I took a look at some of the code:

- Heuristic.  Is distance-squared admissible for A*?  I've never seen it used for A* before and that is a warning sign to me.

- FastPriorityQueue is being called an extremely high number of times, so the profiler overhead is likely to be polluting the numbers to the point where you should no longer trust them.  You'll have to move your A* code into a standalone .Net project in order to use a sampling profiler with it, as far as I know.

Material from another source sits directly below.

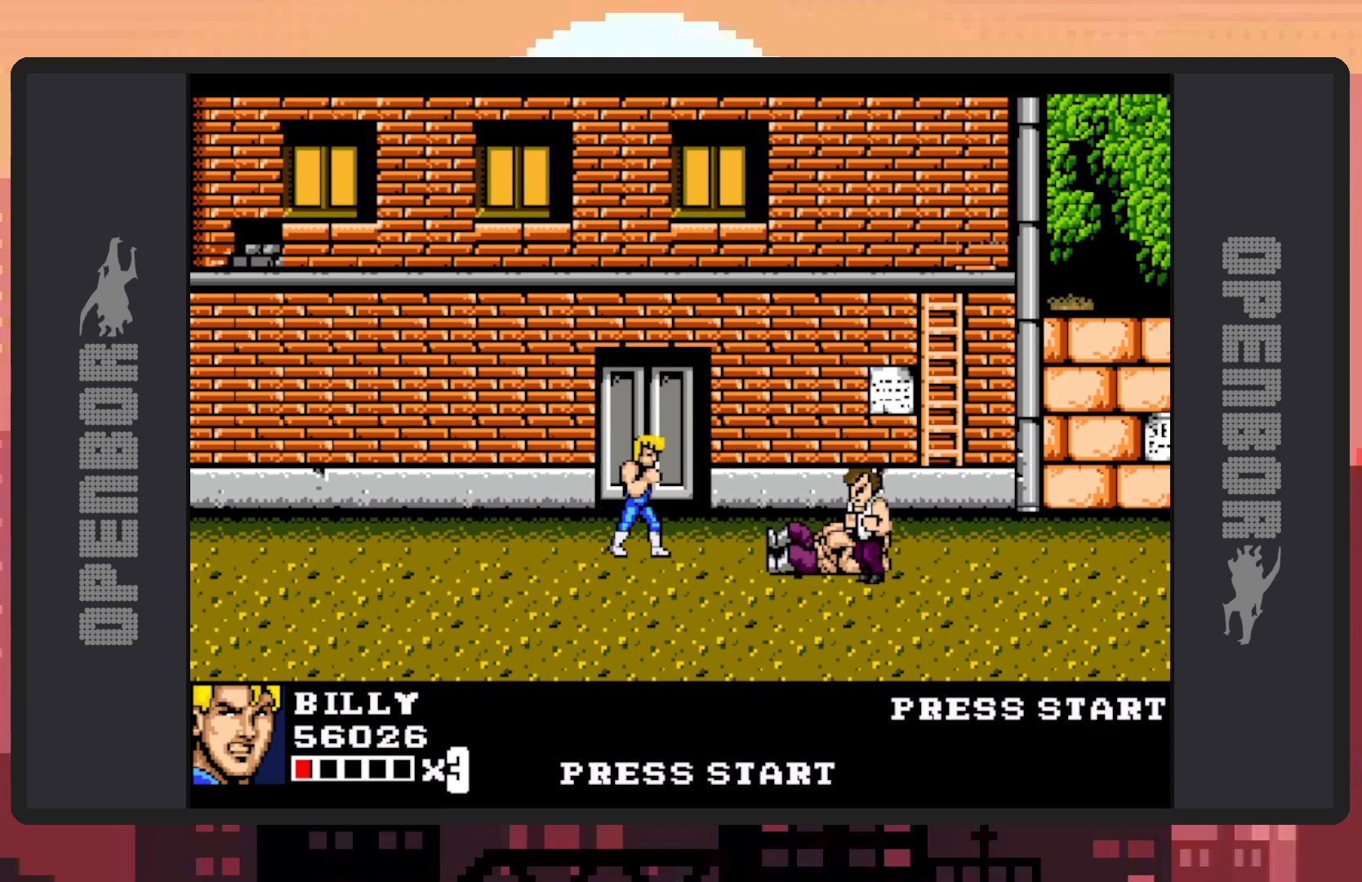
{"buttons": ["Y"], "events": [[150, "DPAD_DOWN", "up"], [334, "Y", "down"], [367, "Y", "up"], [400, "DPAD_RIGHT", "up"], [417, "Y", "down"], [467, "Y", "up"], [500, "Y", "down"]]}
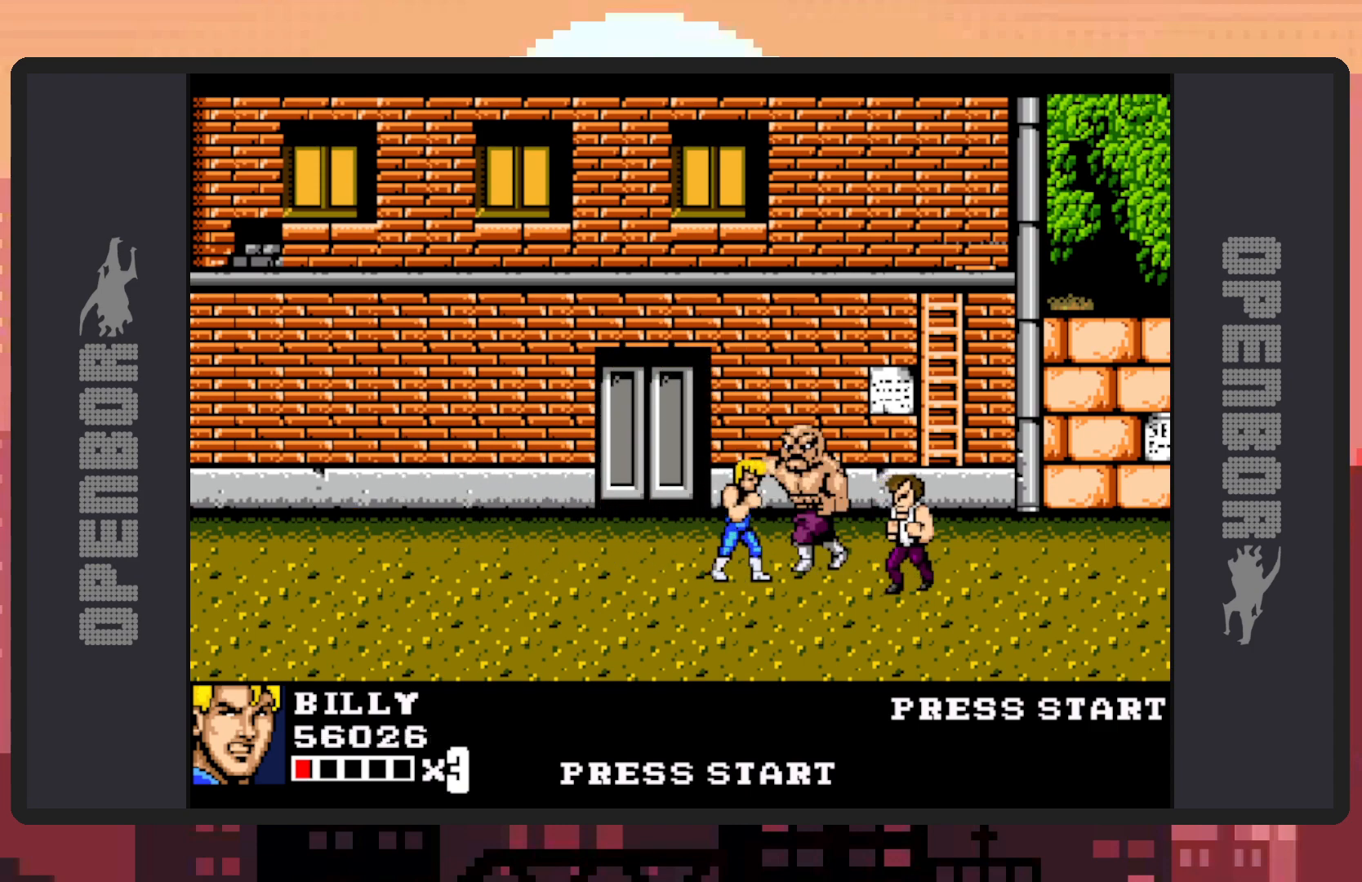
{"buttons": [], "events": [[50, "Y", "up"], [100, "Y", "down"], [134, "Y", "up"], [184, "Y", "down"], [217, "Y", "up"], [284, "Y", "down"], [317, "Y", "up"], [351, "Y", "down"], [401, "Y", "up"], [451, "Y", "down"], [501, "Y", "up"]]}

- I looked at the github repo for FastPriorityQueue, and there are some obvious microoptimizations that can be made to it if you determine that it really is worth it.  Change the Node to a struct, change those properties to plain old fields, perhaps change the binary heap to a cache-friendly heap (after the first few layers of a binary heap you will cache miss on every single layer).

- JPS+ should be tremendously faster than A*, so if it wasn't then there's something significantly wrong with the implementation that you tried.

I've played around with a variety of heuristics, this is the fastest I've come across and it produces acceptable results.  I'll give JPS another try, it's very possibly my implementation is messed up.

 

1 hour ago, ericrrichards22 said:

I might be wrong here, but it looks like you might be enqueueing more nodes than you really ought to need to, unless you're hitting a really pathological layout.  250x250 is 62500 total nodes, and your profiler result is showing 59600 calls to Enqueue(), which appears to indicate that it is considering a pretty hefty fraction of the total nodes available.  Assuming no obstacles and an appropriate heuristic, A* ought to pretty much go in a straight line from the start to the goal, and only have to put the neighboring nodes of the ideal path on the open (priority queue) set.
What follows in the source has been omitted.